■ Requirement
Locate the line that contains "(Code & Dataset)|18|2023-12-01|2023-08-11|" in the entries below, then repeat it and every following line through the line that contains "land cover classification.|15|2023-09-26|2023-05-28|", exactly, and no others.

■ Data in this exercise
+ + +
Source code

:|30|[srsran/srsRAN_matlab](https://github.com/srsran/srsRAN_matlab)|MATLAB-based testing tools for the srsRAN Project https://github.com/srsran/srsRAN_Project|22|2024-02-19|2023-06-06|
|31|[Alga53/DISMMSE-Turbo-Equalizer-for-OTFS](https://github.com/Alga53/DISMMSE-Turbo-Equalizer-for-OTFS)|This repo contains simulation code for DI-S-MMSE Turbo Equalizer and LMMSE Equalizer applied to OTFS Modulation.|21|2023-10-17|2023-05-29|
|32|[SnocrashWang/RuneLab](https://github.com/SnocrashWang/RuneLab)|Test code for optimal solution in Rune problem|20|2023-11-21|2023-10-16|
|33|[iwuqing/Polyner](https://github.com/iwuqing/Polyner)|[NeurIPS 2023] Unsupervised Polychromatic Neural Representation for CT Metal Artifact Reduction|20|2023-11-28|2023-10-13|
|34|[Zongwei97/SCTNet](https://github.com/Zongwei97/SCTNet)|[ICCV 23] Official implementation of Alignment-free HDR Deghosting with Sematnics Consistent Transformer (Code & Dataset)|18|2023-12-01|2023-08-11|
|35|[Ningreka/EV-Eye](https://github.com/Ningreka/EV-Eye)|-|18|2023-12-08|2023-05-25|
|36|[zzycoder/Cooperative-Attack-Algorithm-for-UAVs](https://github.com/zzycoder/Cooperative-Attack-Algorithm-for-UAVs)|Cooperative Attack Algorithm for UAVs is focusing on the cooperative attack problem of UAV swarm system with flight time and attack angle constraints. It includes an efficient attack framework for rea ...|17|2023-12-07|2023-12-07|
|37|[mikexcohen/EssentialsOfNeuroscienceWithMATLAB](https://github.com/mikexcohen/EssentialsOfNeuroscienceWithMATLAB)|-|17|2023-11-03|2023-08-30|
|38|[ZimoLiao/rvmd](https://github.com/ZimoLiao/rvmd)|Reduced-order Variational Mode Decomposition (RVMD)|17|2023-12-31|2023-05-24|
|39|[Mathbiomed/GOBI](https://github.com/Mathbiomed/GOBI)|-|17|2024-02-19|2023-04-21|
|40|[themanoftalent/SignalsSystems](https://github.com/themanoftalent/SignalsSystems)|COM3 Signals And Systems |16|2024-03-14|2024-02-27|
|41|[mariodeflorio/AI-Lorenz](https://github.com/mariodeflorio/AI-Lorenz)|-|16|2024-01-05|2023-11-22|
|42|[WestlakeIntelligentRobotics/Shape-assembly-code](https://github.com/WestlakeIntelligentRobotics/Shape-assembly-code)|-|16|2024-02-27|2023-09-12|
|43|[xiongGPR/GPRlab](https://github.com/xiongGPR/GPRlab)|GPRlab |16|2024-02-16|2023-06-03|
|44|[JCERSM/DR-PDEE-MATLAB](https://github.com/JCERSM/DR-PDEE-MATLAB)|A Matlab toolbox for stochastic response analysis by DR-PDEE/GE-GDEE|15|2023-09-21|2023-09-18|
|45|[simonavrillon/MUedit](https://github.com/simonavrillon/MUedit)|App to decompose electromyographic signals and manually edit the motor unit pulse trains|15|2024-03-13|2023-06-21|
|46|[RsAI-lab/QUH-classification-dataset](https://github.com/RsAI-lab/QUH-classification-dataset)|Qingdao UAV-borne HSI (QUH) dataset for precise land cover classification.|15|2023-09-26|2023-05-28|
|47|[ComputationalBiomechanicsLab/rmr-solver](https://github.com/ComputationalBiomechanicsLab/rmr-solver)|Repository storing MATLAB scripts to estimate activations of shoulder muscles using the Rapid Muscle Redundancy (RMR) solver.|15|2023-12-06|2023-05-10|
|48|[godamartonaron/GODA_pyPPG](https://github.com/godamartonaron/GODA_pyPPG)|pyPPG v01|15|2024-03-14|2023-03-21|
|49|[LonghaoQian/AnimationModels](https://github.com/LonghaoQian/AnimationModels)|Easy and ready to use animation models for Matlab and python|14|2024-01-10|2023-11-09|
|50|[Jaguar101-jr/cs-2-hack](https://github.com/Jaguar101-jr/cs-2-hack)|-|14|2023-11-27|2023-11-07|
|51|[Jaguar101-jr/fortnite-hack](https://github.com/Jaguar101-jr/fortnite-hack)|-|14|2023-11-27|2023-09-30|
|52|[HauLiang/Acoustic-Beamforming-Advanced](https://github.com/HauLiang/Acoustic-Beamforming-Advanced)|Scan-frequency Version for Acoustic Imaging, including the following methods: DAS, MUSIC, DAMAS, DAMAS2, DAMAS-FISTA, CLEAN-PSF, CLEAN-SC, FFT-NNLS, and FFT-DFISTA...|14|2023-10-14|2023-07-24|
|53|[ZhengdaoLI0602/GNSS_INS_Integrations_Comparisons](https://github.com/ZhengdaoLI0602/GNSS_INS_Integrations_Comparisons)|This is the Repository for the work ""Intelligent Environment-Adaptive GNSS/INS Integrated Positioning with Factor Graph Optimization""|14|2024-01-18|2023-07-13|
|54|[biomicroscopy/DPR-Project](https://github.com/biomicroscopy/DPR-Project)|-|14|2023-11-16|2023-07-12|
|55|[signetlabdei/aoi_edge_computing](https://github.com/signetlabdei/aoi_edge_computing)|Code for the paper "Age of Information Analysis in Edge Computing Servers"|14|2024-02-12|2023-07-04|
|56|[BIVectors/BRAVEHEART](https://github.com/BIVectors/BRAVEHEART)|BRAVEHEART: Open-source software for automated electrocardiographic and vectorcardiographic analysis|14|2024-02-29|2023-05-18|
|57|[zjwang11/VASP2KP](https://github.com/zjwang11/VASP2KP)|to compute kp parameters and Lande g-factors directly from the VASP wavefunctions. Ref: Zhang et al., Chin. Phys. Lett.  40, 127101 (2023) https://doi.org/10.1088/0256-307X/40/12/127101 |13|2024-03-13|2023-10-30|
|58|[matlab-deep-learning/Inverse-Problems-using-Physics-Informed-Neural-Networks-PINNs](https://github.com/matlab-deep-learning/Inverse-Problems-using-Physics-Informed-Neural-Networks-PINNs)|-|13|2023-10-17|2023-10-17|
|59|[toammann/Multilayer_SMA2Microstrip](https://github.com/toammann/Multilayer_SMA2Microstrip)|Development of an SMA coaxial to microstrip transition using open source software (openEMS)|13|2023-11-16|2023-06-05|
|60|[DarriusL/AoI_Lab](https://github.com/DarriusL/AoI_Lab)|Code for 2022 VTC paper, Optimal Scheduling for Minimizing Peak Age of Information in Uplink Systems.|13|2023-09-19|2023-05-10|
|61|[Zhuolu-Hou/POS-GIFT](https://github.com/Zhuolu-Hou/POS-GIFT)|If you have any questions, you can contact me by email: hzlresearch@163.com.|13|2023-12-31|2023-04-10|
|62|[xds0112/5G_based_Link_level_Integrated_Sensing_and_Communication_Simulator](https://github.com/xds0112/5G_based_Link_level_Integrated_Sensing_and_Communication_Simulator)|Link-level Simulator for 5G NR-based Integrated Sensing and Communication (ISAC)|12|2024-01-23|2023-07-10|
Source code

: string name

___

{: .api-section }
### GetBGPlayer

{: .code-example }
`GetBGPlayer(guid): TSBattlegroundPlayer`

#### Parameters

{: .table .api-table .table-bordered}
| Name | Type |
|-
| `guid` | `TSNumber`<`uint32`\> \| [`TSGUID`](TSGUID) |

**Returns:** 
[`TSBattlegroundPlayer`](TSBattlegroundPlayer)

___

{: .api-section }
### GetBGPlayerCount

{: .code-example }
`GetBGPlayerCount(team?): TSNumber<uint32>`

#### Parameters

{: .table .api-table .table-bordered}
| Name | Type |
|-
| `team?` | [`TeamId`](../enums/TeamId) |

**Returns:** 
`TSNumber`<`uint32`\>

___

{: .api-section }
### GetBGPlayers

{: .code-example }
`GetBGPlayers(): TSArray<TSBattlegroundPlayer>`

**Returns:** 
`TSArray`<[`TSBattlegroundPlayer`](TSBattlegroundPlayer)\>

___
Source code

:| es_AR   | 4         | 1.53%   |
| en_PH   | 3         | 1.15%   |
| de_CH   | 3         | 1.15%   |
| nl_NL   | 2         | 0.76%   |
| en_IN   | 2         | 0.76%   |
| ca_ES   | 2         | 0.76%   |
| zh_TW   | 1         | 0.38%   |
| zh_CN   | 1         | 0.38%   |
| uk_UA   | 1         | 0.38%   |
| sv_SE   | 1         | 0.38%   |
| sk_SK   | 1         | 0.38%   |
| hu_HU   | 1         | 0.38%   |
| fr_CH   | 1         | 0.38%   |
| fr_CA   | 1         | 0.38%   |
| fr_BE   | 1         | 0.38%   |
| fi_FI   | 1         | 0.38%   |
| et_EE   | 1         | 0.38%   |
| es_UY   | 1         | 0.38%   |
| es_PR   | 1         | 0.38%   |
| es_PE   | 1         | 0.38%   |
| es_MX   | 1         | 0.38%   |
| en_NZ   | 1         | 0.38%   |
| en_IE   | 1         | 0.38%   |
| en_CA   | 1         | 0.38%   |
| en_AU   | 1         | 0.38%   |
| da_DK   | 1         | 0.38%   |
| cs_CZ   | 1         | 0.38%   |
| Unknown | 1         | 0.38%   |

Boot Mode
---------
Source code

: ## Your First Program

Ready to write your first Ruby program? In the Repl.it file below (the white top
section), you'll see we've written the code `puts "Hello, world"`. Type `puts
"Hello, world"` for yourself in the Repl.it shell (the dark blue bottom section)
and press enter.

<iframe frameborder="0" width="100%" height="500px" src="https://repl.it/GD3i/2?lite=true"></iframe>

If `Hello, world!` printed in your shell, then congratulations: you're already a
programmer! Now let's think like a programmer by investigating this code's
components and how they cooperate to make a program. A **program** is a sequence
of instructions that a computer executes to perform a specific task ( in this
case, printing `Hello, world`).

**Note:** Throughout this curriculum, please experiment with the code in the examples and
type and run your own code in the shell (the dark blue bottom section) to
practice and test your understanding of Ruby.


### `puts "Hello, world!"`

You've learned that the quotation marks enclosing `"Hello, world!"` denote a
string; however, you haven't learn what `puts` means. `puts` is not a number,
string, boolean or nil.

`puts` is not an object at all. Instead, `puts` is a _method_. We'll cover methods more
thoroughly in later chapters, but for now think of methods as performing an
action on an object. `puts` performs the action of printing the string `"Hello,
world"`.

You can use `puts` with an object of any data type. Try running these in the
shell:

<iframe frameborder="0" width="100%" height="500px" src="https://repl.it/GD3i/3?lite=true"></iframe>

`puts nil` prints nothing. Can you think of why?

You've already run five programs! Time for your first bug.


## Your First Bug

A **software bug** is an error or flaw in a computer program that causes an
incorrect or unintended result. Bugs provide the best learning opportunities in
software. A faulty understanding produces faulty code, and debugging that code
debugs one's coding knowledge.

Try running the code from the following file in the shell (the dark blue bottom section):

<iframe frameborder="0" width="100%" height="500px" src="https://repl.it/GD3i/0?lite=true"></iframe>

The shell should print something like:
+ + +
■ Response
|34|[Zongwei97/SCTNet](https://github.com/Zongwei97/SCTNet)|[ICCV 23] Official implementation of Alignment-free HDR Deghosting with Sematnics Consistent Transformer (Code & Dataset)|18|2023-12-01|2023-08-11|
|35|[Ningreka/EV-Eye](https://github.com/Ningreka/EV-Eye)|-|18|2023-12-08|2023-05-25|
|36|[zzycoder/Cooperative-Attack-Algorithm-for-UAVs](https://github.com/zzycoder/Cooperative-Attack-Algorithm-for-UAVs)|Cooperative Attack Algorithm for UAVs is focusing on the cooperative attack problem of UAV swarm system with flight time and attack angle constraints. It includes an efficient attack framework for rea ...|17|2023-12-07|2023-12-07|
|37|[mikexcohen/EssentialsOfNeuroscienceWithMATLAB](https://github.com/mikexcohen/EssentialsOfNeuroscienceWithMATLAB)|-|17|2023-11-03|2023-08-30|
|38|[ZimoLiao/rvmd](https://github.com/ZimoLiao/rvmd)|Reduced-order Variational Mode Decomposition (RVMD)|17|2023-12-31|2023-05-24|
|39|[Mathbiomed/GOBI](https://github.com/Mathbiomed/GOBI)|-|17|2024-02-19|2023-04-21|
|40|[themanoftalent/SignalsSystems](https://github.com/themanoftalent/SignalsSystems)|COM3 Signals And Systems |16|2024-03-14|2024-02-27|
|41|[mariodeflorio/AI-Lorenz](https://github.com/mariodeflorio/AI-Lorenz)|-|16|2024-01-05|2023-11-22|
|42|[WestlakeIntelligentRobotics/Shape-assembly-code](https://github.com/WestlakeIntelligentRobotics/Shape-assembly-code)|-|16|2024-02-27|2023-09-12|
|43|[xiongGPR/GPRlab](https://github.com/xiongGPR/GPRlab)|GPRlab |16|2024-02-16|2023-06-03|
|44|[JCERSM/DR-PDEE-MATLAB](https://github.com/JCERSM/DR-PDEE-MATLAB)|A Matlab toolbox for stochastic response analysis by DR-PDEE/GE-GDEE|15|2023-09-21|2023-09-18|
|45|[simonavrillon/MUedit](https://github.com/simonavrillon/MUedit)|App to decompose electromyographic signals and manually edit the motor unit pulse trains|15|2024-03-13|2023-06-21|
|46|[RsAI-lab/QUH-classification-dataset](https://github.com/RsAI-lab/QUH-classification-dataset)|Qingdao UAV-borne HSI (QUH) dataset for precise land cover classification.|15|2023-09-26|2023-05-28|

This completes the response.